* [The task]:
The full listing, word for word and free of images, is the expected result.

* [Records for processing]:
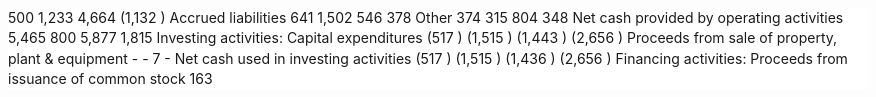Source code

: <td>500</td>
<td>1,233</td>
<td>4,664</td>
<td>(1,132 )</td>
</tr>
<tr>
<td>Accrued liabilities</td>
<td>641</td>
<td>1,502</td>
<td>546</td>
<td>378</td>
</tr>
<tr>
<td>Other</td>
<td>374</td>
<td>315</td>
<td>804</td>
<td>348</td>
</tr>
<tr>
<td>Net cash provided by operating activities</td>
<td>5,465</td>
<td>800</td>
<td>5,877</td>
<td>1,815</td>
</tr>
<tr>
<td>Investing activities:</td>
<td></td>
<td></td>
<td></td>
<td></td>
</tr>
<tr>
<td>Capital expenditures</td>
<td>(517 )</td>
<td>(1,515 )</td>
<td>(1,443 )</td>
<td>(2,656 )</td>
</tr>
<tr>
<td>Proceeds from sale of property, plant &amp; equipment</td>
<td>-</td>
<td>-</td>
<td>7</td>
<td>-</td>
</tr>
<tr>
<td>Net cash used in investing activities</td>
<td>(517 )</td>
<td>(1,515 )</td>
<td>(1,436 )</td>
<td>(2,656 )</td>
</tr>
<tr>
<td>Financing activities:</td>
<td></td>
<td></td>
<td></td>
<td></td>
</tr>
<tr>
<td>Proceeds from issuance of common stock</td>
<td>163</td>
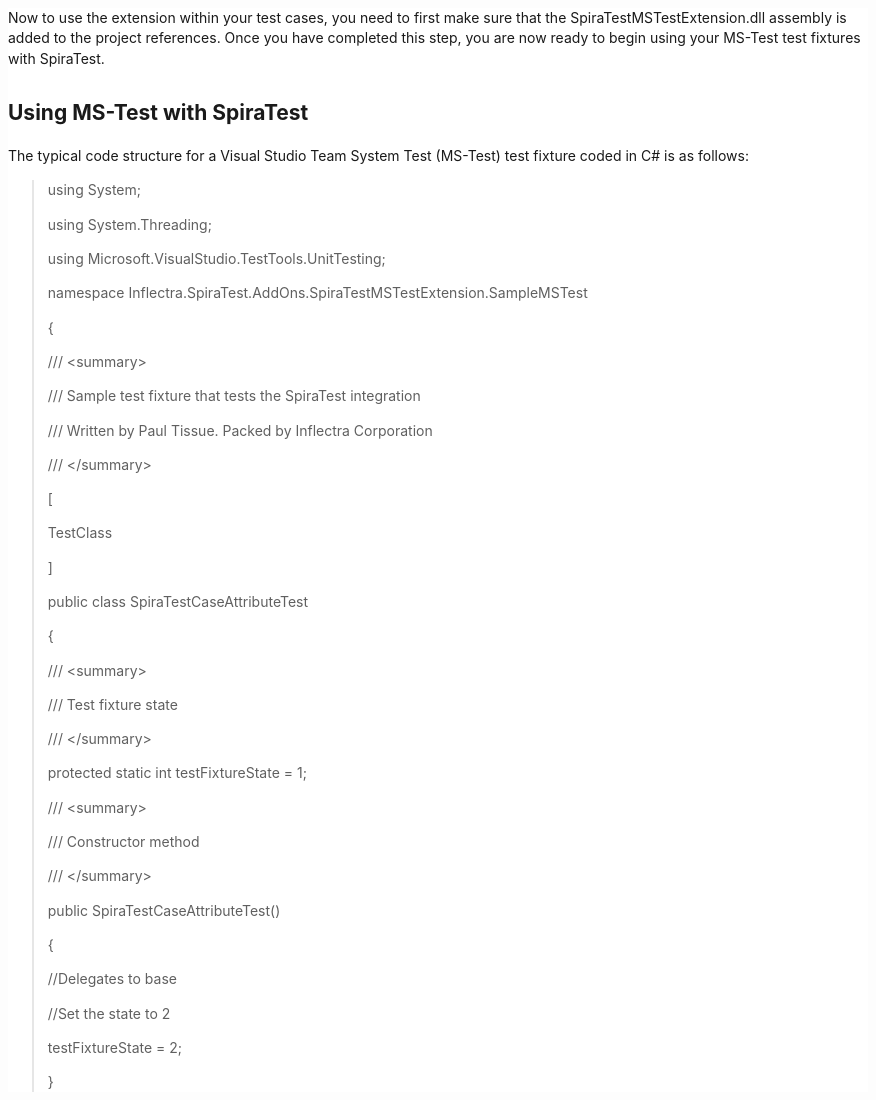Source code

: Now to use the extension within your test cases, you need to first make
sure that the SpiraTestMSTestExtension.dll assembly is added to the
project references. Once you have completed this step, you are now ready
to begin using your MS-Test test fixtures with SpiraTest.

## Using MS-Test with SpiraTest

The typical code structure for a Visual Studio Team System Test
(MS-Test) test fixture coded in C\# is as follows:

> using System;
>
> using System.Threading;
>
> using Microsoft.VisualStudio.TestTools.UnitTesting;
>
> namespace
> Inflectra.SpiraTest.AddOns.SpiraTestMSTestExtension.SampleMSTest
>
> {
>
> /// \<summary\>
>
> /// Sample test fixture that tests the SpiraTest integration
>
> /// Written by Paul Tissue. Packed by Inflectra Corporation
>
> /// \</summary\>
>
> \[
>
> TestClass
>
> \]
>
> public class SpiraTestCaseAttributeTest
>
> {
>
> /// \<summary\>
>
> /// Test fixture state
>
> /// \</summary\>
>
> protected static int testFixtureState = 1;
>
> /// \<summary\>
>
> /// Constructor method
>
> /// \</summary\>
>
> public SpiraTestCaseAttributeTest()
>
> {
>
> //Delegates to base
>
> //Set the state to 2
>
> testFixtureState = 2;
>
> }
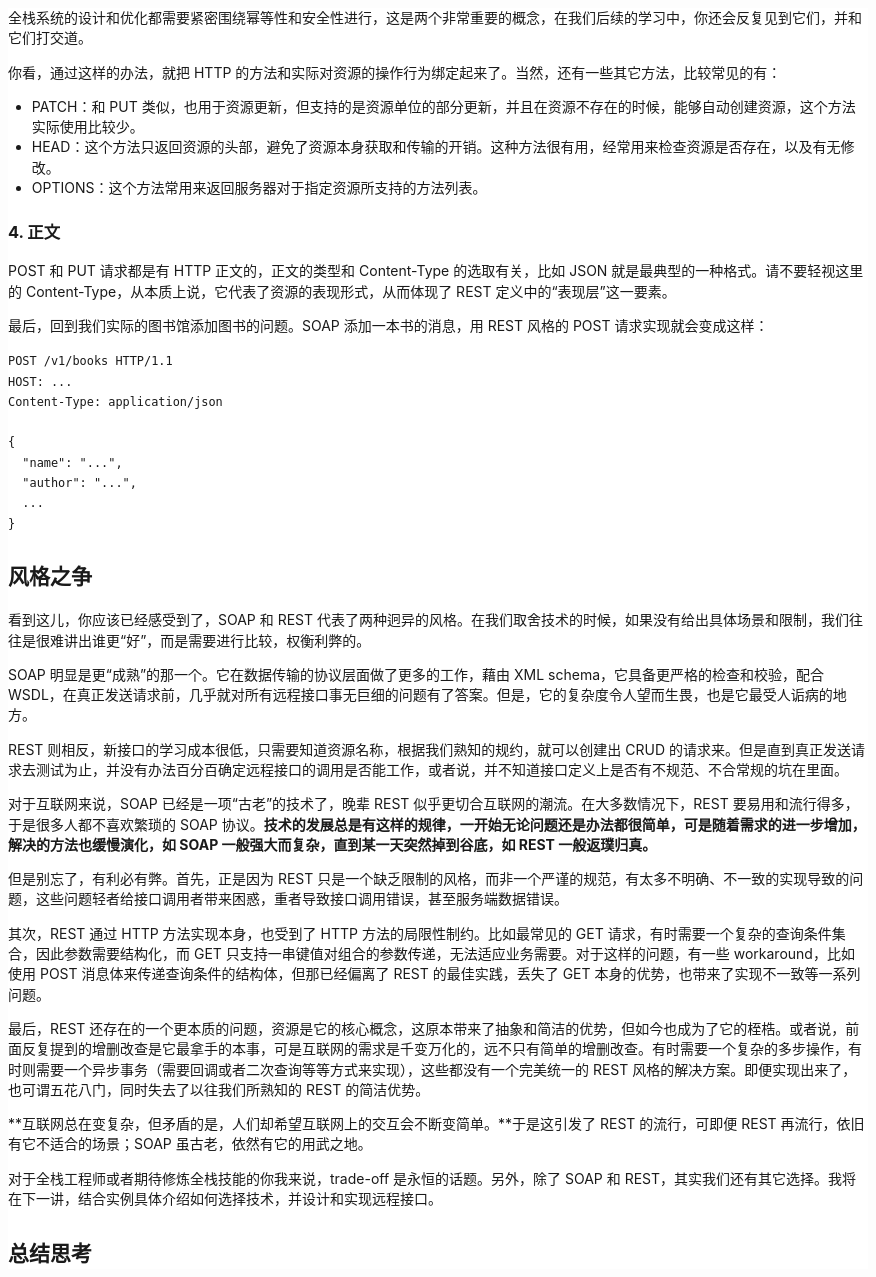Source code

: 全栈系统的设计和优化都需要紧密围绕幂等性和安全性进行，这是两个非常重要的概念，在我们后续的学习中，你还会反复见到它们，并和它们打交道。

你看，通过这样的办法，就把 HTTP 的方法和实际对资源的操作行为绑定起来了。当然，还有一些其它方法，比较常见的有：

* PATCH：和 PUT 类似，也用于资源更新，但支持的是资源单位的部分更新，并且在资源不存在的时候，能够自动创建资源，这个方法实际使用比较少。
* HEAD：这个方法只返回资源的头部，避免了资源本身获取和传输的开销。这种方法很有用，经常用来检查资源是否存在，以及有无修改。
* OPTIONS：这个方法常用来返回服务器对于指定资源所支持的方法列表。

### 4\. 正文

POST 和 PUT 请求都是有 HTTP 正文的，正文的类型和 Content-Type 的选取有关，比如 JSON 就是最典型的一种格式。请不要轻视这里的 Content-Type，从本质上说，它代表了资源的表现形式，从而体现了 REST 定义中的“表现层”这一要素。

最后，回到我们实际的图书馆添加图书的问题。SOAP 添加一本书的消息，用 REST 风格的 POST 请求实现就会变成这样：

    POST /v1/books HTTP/1.1
    HOST: ...
    Content-Type: application/json
    
    {
      "name": "...",
      "author": "...",
      ...
    }
    

## 风格之争

看到这儿，你应该已经感受到了，SOAP 和 REST 代表了两种迥异的风格。在我们取舍技术的时候，如果没有给出具体场景和限制，我们往往是很难讲出谁更“好”，而是需要进行比较，权衡利弊的。

SOAP 明显是更“成熟”的那一个。它在数据传输的协议层面做了更多的工作，藉由 XML schema，它具备更严格的检查和校验，配合 WSDL，在真正发送请求前，几乎就对所有远程接口事无巨细的问题有了答案。但是，它的复杂度令人望而生畏，也是它最受人诟病的地方。

REST 则相反，新接口的学习成本很低，只需要知道资源名称，根据我们熟知的规约，就可以创建出 CRUD 的请求来。但是直到真正发送请求去测试为止，并没有办法百分百确定远程接口的调用是否能工作，或者说，并不知道接口定义上是否有不规范、不合常规的坑在里面。

对于互联网来说，SOAP 已经是一项“古老”的技术了，晚辈 REST 似乎更切合互联网的潮流。在大多数情况下，REST 要易用和流行得多，于是很多人都不喜欢繁琐的 SOAP 协议。**技术的发展总是有这样的规律，一开始无论问题还是办法都很简单，可是随着需求的进一步增加，解决的方法也缓慢演化，如 SOAP 一般强大而复杂，直到某一天突然掉到谷底，如 REST 一般返璞归真。**

但是别忘了，有利必有弊。首先，正是因为 REST 只是一个缺乏限制的风格，而非一个严谨的规范，有太多不明确、不一致的实现导致的问题，这些问题轻者给接口调用者带来困惑，重者导致接口调用错误，甚至服务端数据错误。

其次，REST 通过 HTTP 方法实现本身，也受到了 HTTP 方法的局限性制约。比如最常见的 GET 请求，有时需要一个复杂的查询条件集合，因此参数需要结构化，而 GET 只支持一串键值对组合的参数传递，无法适应业务需要。对于这样的问题，有一些 workaround，比如使用 POST 消息体来传递查询条件的结构体，但那已经偏离了 REST 的最佳实践，丢失了 GET 本身的优势，也带来了实现不一致等一系列问题。

最后，REST 还存在的一个更本质的问题，资源是它的核心概念，这原本带来了抽象和简洁的优势，但如今也成为了它的桎梏。或者说，前面反复提到的增删改查是它最拿手的本事，可是互联网的需求是千变万化的，远不只有简单的增删改查。有时需要一个复杂的多步操作，有时则需要一个异步事务（需要回调或者二次查询等等方式来实现），这些都没有一个完美统一的 REST 风格的解决方案。即便实现出来了，也可谓五花八门，同时失去了以往我们所熟知的 REST 的简洁优势。

**互联网总在变复杂，但矛盾的是，人们却希望互联网上的交互会不断变简单。**于是这引发了 REST 的流行，可即便 REST 再流行，依旧有它不适合的场景；SOAP 虽古老，依然有它的用武之地。

对于全栈工程师或者期待修炼全栈技能的你我来说，trade-off 是永恒的话题。另外，除了 SOAP 和 REST，其实我们还有其它选择。我将在下一讲，结合实例具体介绍如何选择技术，并设计和实现远程接口。

## 总结思考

* [Answer to this exercise]:
Source code

: <td>500</td>
<td>1,233</td>
<td>4,664</td>
<td>(1,132 )</td>
</tr>
<tr>
<td>Accrued liabilities</td>
<td>641</td>
<td>1,502</td>
<td>546</td>
<td>378</td>
</tr>
<tr>
<td>Other</td>
<td>374</td>
<td>315</td>
<td>804</td>
<td>348</td>
</tr>
<tr>
<td>Net cash provided by operating activities</td>
<td>5,465</td>
<td>800</td>
<td>5,877</td>
<td>1,815</td>
</tr>
<tr>
<td>Investing activities:</td>
<td></td>
<td></td>
<td></td>
<td></td>
</tr>
<tr>
<td>Capital expenditures</td>
<td>(517 )</td>
<td>(1,515 )</td>
<td>(1,443 )</td>
<td>(2,656 )</td>
</tr>
<tr>
<td>Proceeds from sale of property, plant &amp; equipment</td>
<td>-</td>
<td>-</td>
<td>7</td>
<td>-</td>
</tr>
<tr>
<td>Net cash used in investing activities</td>
<td>(517 )</td>
<td>(1,515 )</td>
<td>(1,436 )</td>
<td>(2,656 )</td>
</tr>
<tr>
<td>Financing activities:</td>
<td></td>
<td></td>
<td></td>
<td></td>
</tr>
<tr>
<td>Proceeds from issuance of common stock</td>
<td>163</td>
Source code

: Now to use the extension within your test cases, you need to first make
sure that the SpiraTestMSTestExtension.dll assembly is added to the
project references. Once you have completed this step, you are now ready
to begin using your MS-Test test fixtures with SpiraTest.

## Using MS-Test with SpiraTest

The typical code structure for a Visual Studio Team System Test
(MS-Test) test fixture coded in C\# is as follows:

> using System;
>
> using System.Threading;
>
> using Microsoft.VisualStudio.TestTools.UnitTesting;
>
> namespace
> Inflectra.SpiraTest.AddOns.SpiraTestMSTestExtension.SampleMSTest
>
> {
>
> /// \<summary\>
>
> /// Sample test fixture that tests the SpiraTest integration
>
> /// Written by Paul Tissue. Packed by Inflectra Corporation
>
> /// \</summary\>
>
> \[
>
> TestClass
>
> \]
>
> public class SpiraTestCaseAttributeTest
>
> {
>
> /// \<summary\>
>
> /// Test fixture state
>
> /// \</summary\>
>
> protected static int testFixtureState = 1;
>
> /// \<summary\>
>
> /// Constructor method
>
> /// \</summary\>
>
> public SpiraTestCaseAttributeTest()
>
> {
>
> //Delegates to base
>
> //Set the state to 2
>
> testFixtureState = 2;
>
> }
Source code

: 全栈系统的设计和优化都需要紧密围绕幂等性和安全性进行，这是两个非常重要的概念，在我们后续的学习中，你还会反复见到它们，并和它们打交道。

你看，通过这样的办法，就把 HTTP 的方法和实际对资源的操作行为绑定起来了。当然，还有一些其它方法，比较常见的有：

* PATCH：和 PUT 类似，也用于资源更新，但支持的是资源单位的部分更新，并且在资源不存在的时候，能够自动创建资源，这个方法实际使用比较少。
* HEAD：这个方法只返回资源的头部，避免了资源本身获取和传输的开销。这种方法很有用，经常用来检查资源是否存在，以及有无修改。
* OPTIONS：这个方法常用来返回服务器对于指定资源所支持的方法列表。

### 4\. 正文

POST 和 PUT 请求都是有 HTTP 正文的，正文的类型和 Content-Type 的选取有关，比如 JSON 就是最典型的一种格式。请不要轻视这里的 Content-Type，从本质上说，它代表了资源的表现形式，从而体现了 REST 定义中的“表现层”这一要素。

最后，回到我们实际的图书馆添加图书的问题。SOAP 添加一本书的消息，用 REST 风格的 POST 请求实现就会变成这样：

    POST /v1/books HTTP/1.1
    HOST: ...
    Content-Type: application/json
    
    {
      "name": "...",
      "author": "...",
      ...
    }
    

## 风格之争

看到这儿，你应该已经感受到了，SOAP 和 REST 代表了两种迥异的风格。在我们取舍技术的时候，如果没有给出具体场景和限制，我们往往是很难讲出谁更“好”，而是需要进行比较，权衡利弊的。

SOAP 明显是更“成熟”的那一个。它在数据传输的协议层面做了更多的工作，藉由 XML schema，它具备更严格的检查和校验，配合 WSDL，在真正发送请求前，几乎就对所有远程接口事无巨细的问题有了答案。但是，它的复杂度令人望而生畏，也是它最受人诟病的地方。

REST 则相反，新接口的学习成本很低，只需要知道资源名称，根据我们熟知的规约，就可以创建出 CRUD 的请求来。但是直到真正发送请求去测试为止，并没有办法百分百确定远程接口的调用是否能工作，或者说，并不知道接口定义上是否有不规范、不合常规的坑在里面。

对于互联网来说，SOAP 已经是一项“古老”的技术了，晚辈 REST 似乎更切合互联网的潮流。在大多数情况下，REST 要易用和流行得多，于是很多人都不喜欢繁琐的 SOAP 协议。**技术的发展总是有这样的规律，一开始无论问题还是办法都很简单，可是随着需求的进一步增加，解决的方法也缓慢演化，如 SOAP 一般强大而复杂，直到某一天突然掉到谷底，如 REST 一般返璞归真。**

但是别忘了，有利必有弊。首先，正是因为 REST 只是一个缺乏限制的风格，而非一个严谨的规范，有太多不明确、不一致的实现导致的问题，这些问题轻者给接口调用者带来困惑，重者导致接口调用错误，甚至服务端数据错误。

其次，REST 通过 HTTP 方法实现本身，也受到了 HTTP 方法的局限性制约。比如最常见的 GET 请求，有时需要一个复杂的查询条件集合，因此参数需要结构化，而 GET 只支持一串键值对组合的参数传递，无法适应业务需要。对于这样的问题，有一些 workaround，比如使用 POST 消息体来传递查询条件的结构体，但那已经偏离了 REST 的最佳实践，丢失了 GET 本身的优势，也带来了实现不一致等一系列问题。

最后，REST 还存在的一个更本质的问题，资源是它的核心概念，这原本带来了抽象和简洁的优势，但如今也成为了它的桎梏。或者说，前面反复提到的增删改查是它最拿手的本事，可是互联网的需求是千变万化的，远不只有简单的增删改查。有时需要一个复杂的多步操作，有时则需要一个异步事务（需要回调或者二次查询等等方式来实现），这些都没有一个完美统一的 REST 风格的解决方案。即便实现出来了，也可谓五花八门，同时失去了以往我们所熟知的 REST 的简洁优势。

**互联网总在变复杂，但矛盾的是，人们却希望互联网上的交互会不断变简单。**于是这引发了 REST 的流行，可即便 REST 再流行，依旧有它不适合的场景；SOAP 虽古老，依然有它的用武之地。

对于全栈工程师或者期待修炼全栈技能的你我来说，trade-off 是永恒的话题。另外，除了 SOAP 和 REST，其实我们还有其它选择。我将在下一讲，结合实例具体介绍如何选择技术，并设计和实现远程接口。

## 总结思考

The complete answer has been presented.